
    And in all honestly, he probably care if I used the table tag or not. Or refer to himself as “Zeldman.”

    I just like his orange hat. It’s funny!!! ^_^ *

    * (They have free espresso here and I just had two double mochas)

  2. 6togo says:

    who/what is a zeldman?

  3. ElectraSteph says:

    Technically, his hat is blue; the book is orange. I only know that because I work for the publishing company that put out the book, and I had to edit the author image for our catalog site. Which is not standards compliant, BTW. YET. We’re working out little web tails off on that….

  4. Nala says:

    Oh… just tell more of your Mom stories.

  5. We could start a fund to get you a little Ernie as cartoon character (dex ernie?) tattoo for your butt… then you’d have a lot to talk about.

    Ernie: “So I’ve noticed that some of you seem to have a facination with my ass…”

  6. wwfmike says:

    Try to stand near an open area and maybe a toilet from the International Space Station will hit you. Being a reaper would be so cool.

    **hopes someone gets/likes his Dead like Me Joke**

    *chirp*

  7. I’m with Nala!

    I vote for more mom stories, too!

  8. Jules says:

    I just wanted to apologize for not doing a lot of commenting lately. I’m a little tired of blog commenting these days, so I’m going to be taking a break, a commenting hiatus, if you will. It’s nice though to know you’ll be here when I get back.

  9. mikebiggz says:

    you had two double mochas…wah! I hate you, no I love you I’m just jealous you get free coffee.

__AVAILABLE DATA__
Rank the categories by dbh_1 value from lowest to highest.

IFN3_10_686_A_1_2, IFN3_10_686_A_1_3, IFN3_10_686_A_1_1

__ASSIGNED TASK A__
In the blog comments from "I just like" up to and including "off on that….", swap "espresso" for "latte" and write out the result.
__ASSIGNED TASK B__
Continue the blog comments from the point where they stop.

__TASK RESULT A__
I just like his orange hat. It’s funny!!! ^_^ *

    * (They have free latte here and I just had two double mochas)

  2. 6togo says:

    who/what is a zeldman?

  3. ElectraSteph says:

    Technically, his hat is blue; the book is orange. I only know that because I work for the publishing company that put out the book, and I had to edit the author image for our catalog site. Which is not standards compliant, BTW. YET. We’re working out little web tails off on that….

__TASK RESULT B__
    You talk about world politics , aliens, porn, alien pron or write a music review on that Koop remix CD you burned from me.

  10. mikebiggz says:

    correction:
    You could talk about…those things

  11. Lauren says:

    I’d like to put in a vote for Mom stories as well. ;) in fact I thought I was gonna be original by posting that request….and then I noticed a couple of other people had the same idea.

  12. kc! says:

    I put a vote in for hot, “Mom-on-Mom action” stories.

  13. Jiggles says:

    heh I got you wwfmike. ;) I thought the same thing.

    Have fun working E :) You lucky ass.

  14. Romy says:

    One day, Ernie, your mother is going to find your blog and realize how many people adore her. Then she will start a blog of her own and everyone will go there instead of here. But don’t worry, I’ll keep reading your blog. Especially if you write more posts about doughnuts.

  15. Donny O says:

    If you’d go to Guerrilla Leather Bar with me tonight, you’d have all sorts of things to write about!!! :)

    P.S. They are taking over the Hard Rock Cafe on the Wharf. 9pm. Be there.

  16. Donny O says:

    Strike that…its 730p. In fact, here are the gory details:

    GQB’ers — As promised, we’ve picked out where our Hell Bent For Leather adventure will take place this Saturday, September 27. Don your best Heavy Metal Tribute to Folsom Street Leather and meet us at the Hard Rock Cafe at Pier 39. That’s right, we are going to invade the darkest heart of San Francisco: Fisherman’s Wharf, and give the crab-cracking, chowder-slurping tourists a lesson in SF nightlife that they will all talk about at their next Rotary Club meeting back in Kansas.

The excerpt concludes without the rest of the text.